Iglesias’ attorney sought to prevent Bjorklund from testifying in the case, citing Minnesota law’s priest-penitent privilege, which prohibits someone’s confidential conversations or counseling sessions with clergy to be used in criminal cases.
But Assistant Winona County Attorney Christina Galewski contended the meeting was primarily a business conversation between an employee and his supervisor, not a counseling session.

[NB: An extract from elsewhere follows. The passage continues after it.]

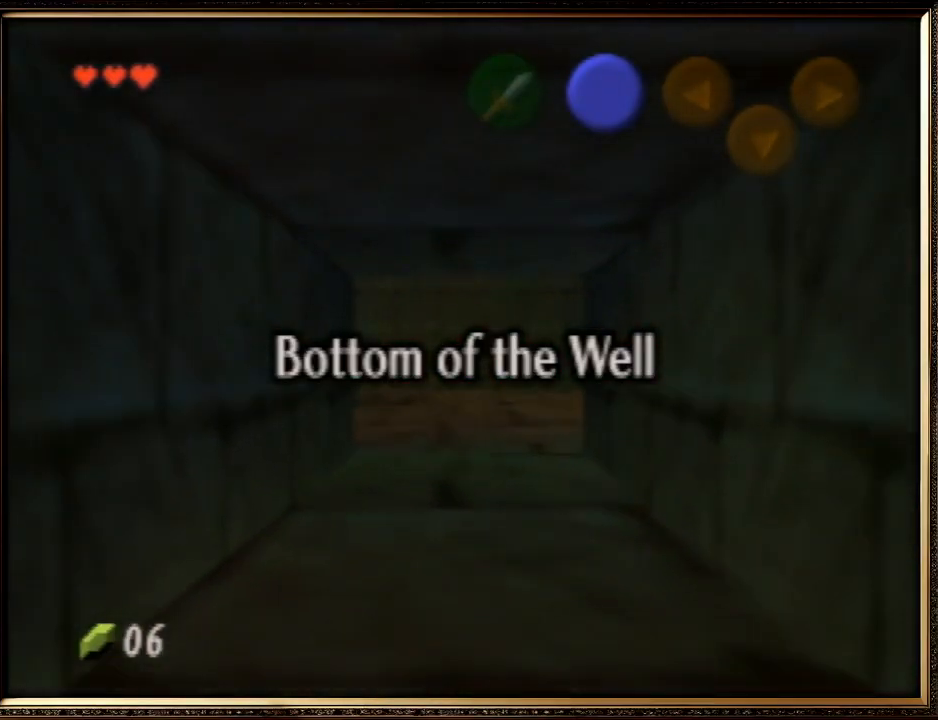
{"buttons": [], "left_stick": "up", "events": []}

Last month, a judge agreed with Galewski, as the Winona Post reported:
Winona County District Court Judge Mary Leahy ruled on April 7 in favor of the prosecution. Not all communications with clergy are privileged, she noted, citing case law. The key legal questions, Leahy wrote, are: “(1) was the communication made to a minister serving in that very role as a minister, (2) whether the conversation was ever intended to be shared beyond the communicant and the minister and finally (3) whether the conversation was held for the purpose of getting spiritual help or support.”
Leahy ruled, “In this case the communication between the defendant and Bjorklund was not to seek out religious aid, comfort or advice. No request for such advice or assistance was ever made by the defendant. He did not go to Bjorklund’s private home to ‘unburden himself’ but instead to give notice to his boss that he had to resign his position with the church.”
Iglesias faces three counts of first-degree criminal sexual assault, including heightened charges because Iglesias was in a position of authority over the girl.
OCTOBER 13 UPDATE: Iglesias pleaded guilty to criminal sexual conduct in July 2021 and was sentenced to nine years in prison in October.